▶ Task objective
Print each of the records below verbatim, line for line, omitting the pictures.

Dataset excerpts
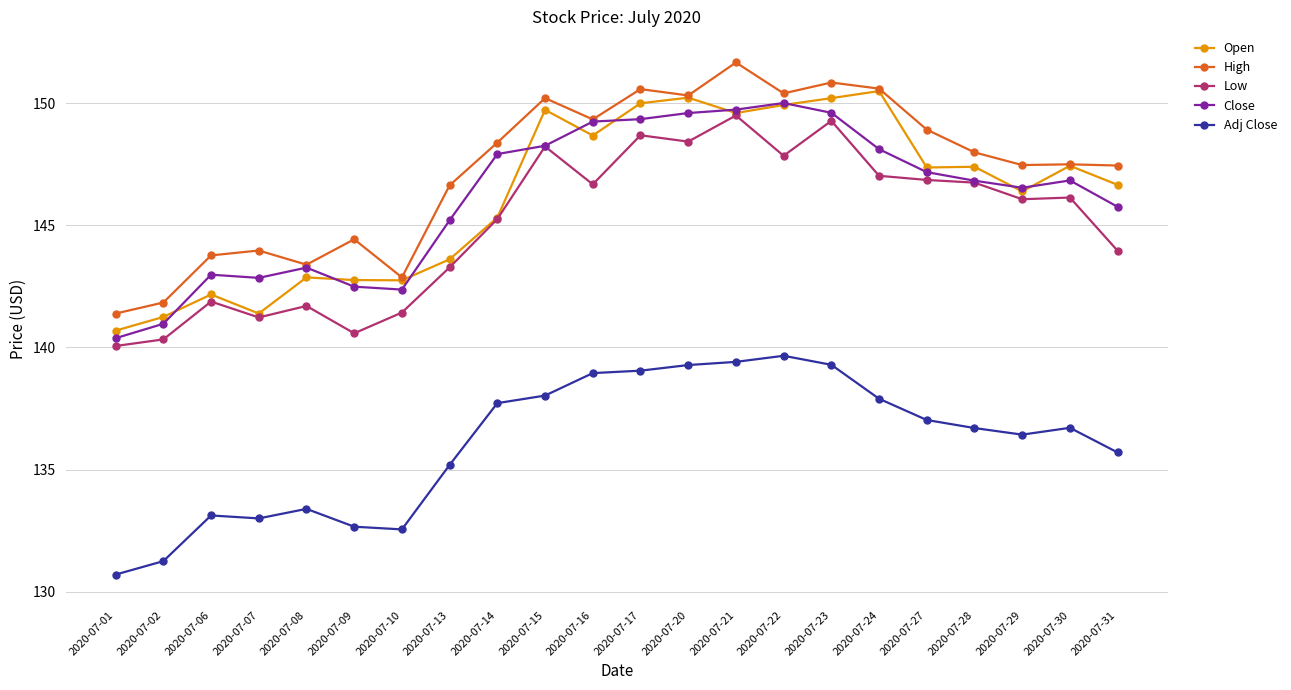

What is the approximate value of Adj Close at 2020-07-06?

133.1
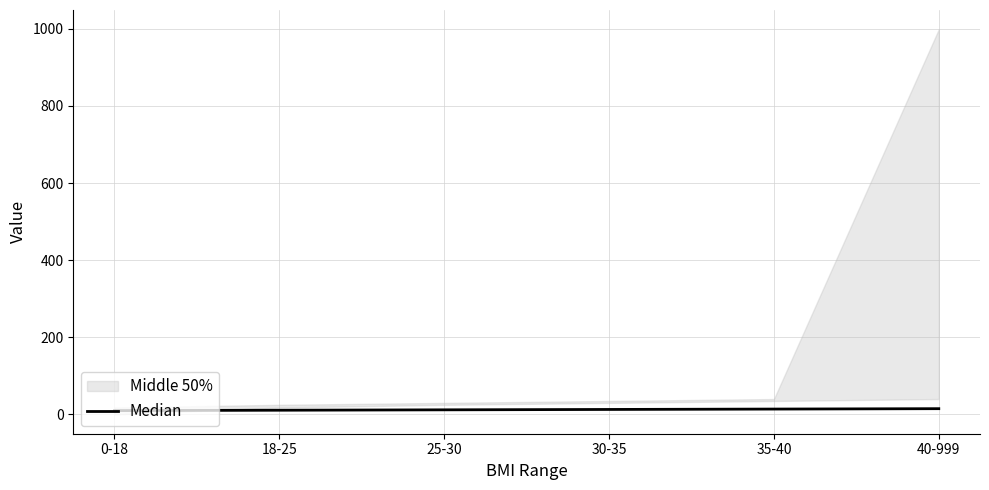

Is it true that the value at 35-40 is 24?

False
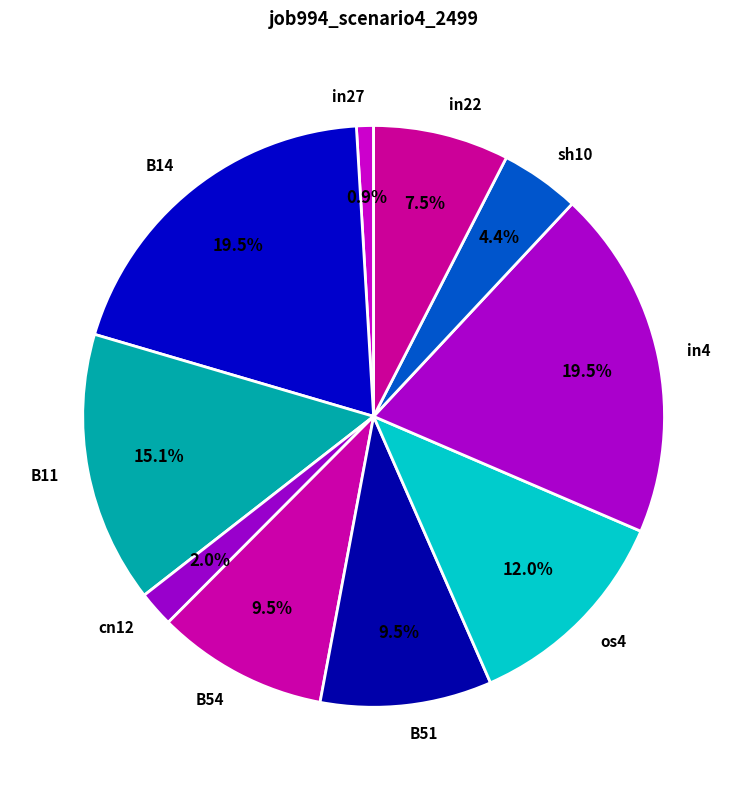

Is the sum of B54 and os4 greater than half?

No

▶ Your response
What is the approximate value of Adj Close at 2020-07-06?

133.1

Is it true that the value at 35-40 is 24?

False

Is the sum of B54 and os4 greater than half?

No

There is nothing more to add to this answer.